It’s not going to be long before entries for the Manx Two Day are available, and indeed the entries for the Classic Manx Two Day are already out and about (and probably full by now I guess). And you may well have heard or have read that the reciprocal health agreement between the UK and the Isle of Man health service has been rescinded, which could have a significant affect on your finances should you be involved in an accident on the Island. So at the request of the island’s trials organisers, I have repeated in full their press release about the situation as it is now.
The Isle of Man Health Service is not part of the UK NHS and, except for immediately necessary and emergency treatment which does not require admission to hospital, visitors to the Isle of Man (including UK residents) who require treatment will be expected to pay for it.
ACU and SACU competitors are only covered by the ACU Insurance Policy for treatment required as the result of injuries sustained in an accident occurring during the event. It is therefore strongly recommended that all visitors to the Isle of Man ensure that they have appropriate insurance in place which will cover any treatment costs and repatriation to the UK by air ambulance if that should prove necessary.
This new situation applies to the competitor and every member of his team and family.

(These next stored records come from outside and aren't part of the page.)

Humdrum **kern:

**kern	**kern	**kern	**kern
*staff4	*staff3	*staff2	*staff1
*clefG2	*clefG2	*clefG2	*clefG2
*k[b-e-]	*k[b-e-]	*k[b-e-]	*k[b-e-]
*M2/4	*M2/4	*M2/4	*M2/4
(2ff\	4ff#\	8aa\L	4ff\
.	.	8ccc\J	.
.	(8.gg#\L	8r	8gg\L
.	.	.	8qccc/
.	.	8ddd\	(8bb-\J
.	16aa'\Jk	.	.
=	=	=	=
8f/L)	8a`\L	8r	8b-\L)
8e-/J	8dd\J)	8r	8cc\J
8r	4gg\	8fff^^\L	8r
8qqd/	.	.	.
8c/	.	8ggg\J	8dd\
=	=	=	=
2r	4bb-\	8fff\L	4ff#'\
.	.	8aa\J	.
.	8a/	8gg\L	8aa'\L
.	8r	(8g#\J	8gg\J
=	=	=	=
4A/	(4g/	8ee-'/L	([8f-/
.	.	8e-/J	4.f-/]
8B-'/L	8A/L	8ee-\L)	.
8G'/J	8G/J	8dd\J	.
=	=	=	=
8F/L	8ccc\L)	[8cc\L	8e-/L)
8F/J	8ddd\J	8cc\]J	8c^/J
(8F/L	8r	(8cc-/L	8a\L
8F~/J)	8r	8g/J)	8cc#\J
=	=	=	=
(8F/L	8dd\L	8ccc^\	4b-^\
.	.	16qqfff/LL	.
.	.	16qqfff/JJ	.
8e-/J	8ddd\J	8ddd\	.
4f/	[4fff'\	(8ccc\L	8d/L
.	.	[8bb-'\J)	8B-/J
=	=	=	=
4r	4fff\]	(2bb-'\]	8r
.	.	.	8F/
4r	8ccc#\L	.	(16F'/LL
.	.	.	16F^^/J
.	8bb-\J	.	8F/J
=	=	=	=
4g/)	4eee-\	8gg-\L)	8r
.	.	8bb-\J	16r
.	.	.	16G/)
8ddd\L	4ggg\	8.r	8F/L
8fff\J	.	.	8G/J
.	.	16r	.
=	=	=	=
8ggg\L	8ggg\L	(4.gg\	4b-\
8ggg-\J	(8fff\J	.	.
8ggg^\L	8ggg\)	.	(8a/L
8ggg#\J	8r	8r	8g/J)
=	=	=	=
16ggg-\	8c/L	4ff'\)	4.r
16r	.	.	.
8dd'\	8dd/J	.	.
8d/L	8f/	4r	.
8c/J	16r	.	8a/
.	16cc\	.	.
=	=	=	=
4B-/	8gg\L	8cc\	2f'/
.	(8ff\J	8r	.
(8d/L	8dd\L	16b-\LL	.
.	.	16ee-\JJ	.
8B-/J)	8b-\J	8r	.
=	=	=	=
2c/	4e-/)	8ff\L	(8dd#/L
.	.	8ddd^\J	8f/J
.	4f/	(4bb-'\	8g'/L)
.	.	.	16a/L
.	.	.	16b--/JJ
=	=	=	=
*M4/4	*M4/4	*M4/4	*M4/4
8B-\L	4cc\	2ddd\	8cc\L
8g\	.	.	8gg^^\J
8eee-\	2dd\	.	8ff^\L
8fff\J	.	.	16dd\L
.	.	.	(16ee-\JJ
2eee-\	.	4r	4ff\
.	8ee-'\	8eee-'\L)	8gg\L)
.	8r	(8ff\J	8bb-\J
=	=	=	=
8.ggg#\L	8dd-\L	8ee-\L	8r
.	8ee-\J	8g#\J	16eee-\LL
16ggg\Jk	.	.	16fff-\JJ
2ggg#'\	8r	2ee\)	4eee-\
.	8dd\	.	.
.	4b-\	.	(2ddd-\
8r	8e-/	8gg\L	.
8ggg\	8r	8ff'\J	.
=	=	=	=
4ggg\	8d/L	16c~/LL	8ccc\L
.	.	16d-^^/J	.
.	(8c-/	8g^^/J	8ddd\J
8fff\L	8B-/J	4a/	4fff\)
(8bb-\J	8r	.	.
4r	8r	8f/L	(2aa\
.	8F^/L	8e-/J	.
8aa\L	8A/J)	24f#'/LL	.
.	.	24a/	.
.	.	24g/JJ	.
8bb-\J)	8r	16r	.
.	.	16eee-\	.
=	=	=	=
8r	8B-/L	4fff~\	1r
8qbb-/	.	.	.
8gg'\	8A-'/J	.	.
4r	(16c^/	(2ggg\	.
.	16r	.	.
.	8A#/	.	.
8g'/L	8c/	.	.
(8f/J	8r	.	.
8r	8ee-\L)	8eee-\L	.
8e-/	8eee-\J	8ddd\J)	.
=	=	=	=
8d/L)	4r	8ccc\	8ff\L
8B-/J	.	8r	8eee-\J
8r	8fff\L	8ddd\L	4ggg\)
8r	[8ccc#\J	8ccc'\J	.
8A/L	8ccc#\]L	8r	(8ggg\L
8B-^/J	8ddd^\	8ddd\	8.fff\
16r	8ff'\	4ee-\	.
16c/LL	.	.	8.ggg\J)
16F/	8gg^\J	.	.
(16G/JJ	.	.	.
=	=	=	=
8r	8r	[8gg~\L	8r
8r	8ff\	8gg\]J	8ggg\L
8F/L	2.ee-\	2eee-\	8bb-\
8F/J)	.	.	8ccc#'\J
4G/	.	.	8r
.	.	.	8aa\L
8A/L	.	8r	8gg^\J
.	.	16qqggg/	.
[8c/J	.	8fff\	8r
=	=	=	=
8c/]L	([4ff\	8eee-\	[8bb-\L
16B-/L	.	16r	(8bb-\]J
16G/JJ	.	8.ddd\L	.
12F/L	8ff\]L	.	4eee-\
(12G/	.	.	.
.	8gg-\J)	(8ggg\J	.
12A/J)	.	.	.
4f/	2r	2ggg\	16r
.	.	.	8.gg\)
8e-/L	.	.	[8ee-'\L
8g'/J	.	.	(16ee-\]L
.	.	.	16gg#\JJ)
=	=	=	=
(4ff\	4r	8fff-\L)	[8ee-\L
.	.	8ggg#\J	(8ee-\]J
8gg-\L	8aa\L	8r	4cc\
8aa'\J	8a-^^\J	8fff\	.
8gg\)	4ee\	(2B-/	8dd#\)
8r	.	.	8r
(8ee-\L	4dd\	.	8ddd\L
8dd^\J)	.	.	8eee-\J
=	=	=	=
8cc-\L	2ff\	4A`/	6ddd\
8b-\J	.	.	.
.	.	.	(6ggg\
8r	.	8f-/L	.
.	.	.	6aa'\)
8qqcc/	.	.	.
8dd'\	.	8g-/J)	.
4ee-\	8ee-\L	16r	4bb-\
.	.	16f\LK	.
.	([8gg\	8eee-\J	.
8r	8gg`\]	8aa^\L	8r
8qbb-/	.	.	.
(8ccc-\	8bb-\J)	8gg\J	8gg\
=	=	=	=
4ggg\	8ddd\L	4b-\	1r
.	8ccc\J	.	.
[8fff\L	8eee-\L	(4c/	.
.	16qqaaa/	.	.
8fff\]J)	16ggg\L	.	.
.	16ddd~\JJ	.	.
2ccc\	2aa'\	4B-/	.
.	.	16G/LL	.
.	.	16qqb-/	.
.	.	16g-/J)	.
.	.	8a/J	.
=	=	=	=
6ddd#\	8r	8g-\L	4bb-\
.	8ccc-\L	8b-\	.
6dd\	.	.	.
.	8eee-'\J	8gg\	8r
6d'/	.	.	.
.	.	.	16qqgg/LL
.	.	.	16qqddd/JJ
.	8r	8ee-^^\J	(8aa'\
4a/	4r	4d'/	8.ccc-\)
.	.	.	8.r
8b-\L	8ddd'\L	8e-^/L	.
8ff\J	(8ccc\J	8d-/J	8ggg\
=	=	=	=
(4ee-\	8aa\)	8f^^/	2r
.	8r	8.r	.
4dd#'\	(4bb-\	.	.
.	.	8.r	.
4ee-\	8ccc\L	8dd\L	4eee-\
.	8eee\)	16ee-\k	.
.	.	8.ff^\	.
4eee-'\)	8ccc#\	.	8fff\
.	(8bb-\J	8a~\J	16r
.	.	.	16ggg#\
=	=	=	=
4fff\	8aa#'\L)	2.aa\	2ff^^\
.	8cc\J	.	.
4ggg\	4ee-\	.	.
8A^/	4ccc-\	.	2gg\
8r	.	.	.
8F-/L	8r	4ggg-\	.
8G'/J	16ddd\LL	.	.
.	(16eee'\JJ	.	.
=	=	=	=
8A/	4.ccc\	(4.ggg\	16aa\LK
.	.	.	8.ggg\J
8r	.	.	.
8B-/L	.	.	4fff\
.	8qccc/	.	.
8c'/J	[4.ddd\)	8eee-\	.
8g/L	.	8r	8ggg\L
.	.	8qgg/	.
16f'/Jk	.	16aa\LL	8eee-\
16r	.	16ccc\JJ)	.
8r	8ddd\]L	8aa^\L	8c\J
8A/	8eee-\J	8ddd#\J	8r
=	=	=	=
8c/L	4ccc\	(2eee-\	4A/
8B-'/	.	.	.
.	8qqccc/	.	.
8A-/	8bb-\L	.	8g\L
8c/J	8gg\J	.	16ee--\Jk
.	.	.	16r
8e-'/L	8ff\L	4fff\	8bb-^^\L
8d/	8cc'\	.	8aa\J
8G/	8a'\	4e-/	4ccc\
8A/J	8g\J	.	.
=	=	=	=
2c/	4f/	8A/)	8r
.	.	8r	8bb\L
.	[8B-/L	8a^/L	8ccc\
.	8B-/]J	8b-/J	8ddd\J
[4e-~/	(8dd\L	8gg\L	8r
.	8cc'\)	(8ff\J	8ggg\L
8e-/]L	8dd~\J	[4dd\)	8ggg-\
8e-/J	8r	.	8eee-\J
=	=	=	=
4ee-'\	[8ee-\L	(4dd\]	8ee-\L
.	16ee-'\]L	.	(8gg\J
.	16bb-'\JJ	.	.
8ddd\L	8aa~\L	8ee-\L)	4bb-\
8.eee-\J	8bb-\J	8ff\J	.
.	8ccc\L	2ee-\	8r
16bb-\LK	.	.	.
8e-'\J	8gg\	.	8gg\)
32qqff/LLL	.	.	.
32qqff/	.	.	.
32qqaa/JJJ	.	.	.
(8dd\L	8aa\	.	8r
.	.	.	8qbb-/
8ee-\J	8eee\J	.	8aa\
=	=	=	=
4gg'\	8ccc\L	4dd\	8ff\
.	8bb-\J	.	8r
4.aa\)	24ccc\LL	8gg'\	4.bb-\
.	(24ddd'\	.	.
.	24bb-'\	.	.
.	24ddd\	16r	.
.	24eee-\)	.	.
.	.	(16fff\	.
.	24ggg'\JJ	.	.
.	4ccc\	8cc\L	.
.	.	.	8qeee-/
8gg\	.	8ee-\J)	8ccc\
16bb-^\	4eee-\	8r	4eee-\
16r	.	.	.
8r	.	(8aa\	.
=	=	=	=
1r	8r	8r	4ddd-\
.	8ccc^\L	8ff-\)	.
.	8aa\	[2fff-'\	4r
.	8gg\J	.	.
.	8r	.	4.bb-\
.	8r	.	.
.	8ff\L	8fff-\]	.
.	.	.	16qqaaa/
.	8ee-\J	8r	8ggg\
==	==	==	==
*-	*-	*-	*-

Note - At the time of writing these new insurance requirements are still liable to change and clarification and further details may be published by way of Bulletins and Final Instructions. Please refer to our website www.manx2day.com for further details.
I was fairly critical in a passing remark last week about the cost of visiting The Tough One, Wirral Off Road’s extreme enduro that has a well deserved place in the winter calendar.
I was critical because WOR founder Steve Ireland was planning to charge £125 per car for an afternoon visit to a muddy quarry in mid Wales for his event. The event went off pretty well as far as I can gather, and whilst I didn’t attend – primarily due to the cost – Steve has posted a long reply on his organisation’s website and I read it as an admission that he got it totally wrong, witness the fact that the attendance was pretty poor.
Now, having been critical, it’s only right and fair to recognise Steve’s reply as a sensible admission that he misjudged the costings, and to admire him for it. The result next year as I understand it will be a significant reduction in the costs to spectate and a plan to move the event to a more agreeable time of year.
I’ve been to the Tough One a couple of times and it is a good event to watch, but in these financially straightened times, folks have to think they are getting value for money. And I think finances could well affect much of what happens this coming year. My own club, Lancs County, has the third round of the ACU’s Traditional Trials Championship in a couple of weeks, and there’s no way we are going to match last year’s fantastic 153 strong entry – at least not unless there’s a last minute deluge of entries through my letter box.
I think we’ll finish up about 25 riders short of last year’s total, and I consider that’s pretty good. The cost of travelling to north Lancashire from say southern England is considerable, particularly if riders interested in the series have been down to Cornwall the previous week. As it is, we have 121 signed up and I guess another half dozen or so will filter through this week.
As a club, we have tried to reconfigure the costs of our sport, even though they are small in comparison to other forms of bike sport, by offering a small reduction in entry fees for riders who bring their sons (or daughters) to ride in our Wednesday evening trials, by offering a dads/lads combined entry fee of £20, a saving of £4 from last year. The only qualification is that the youth is of school age – not for dads with 25 year old wage-earning lads!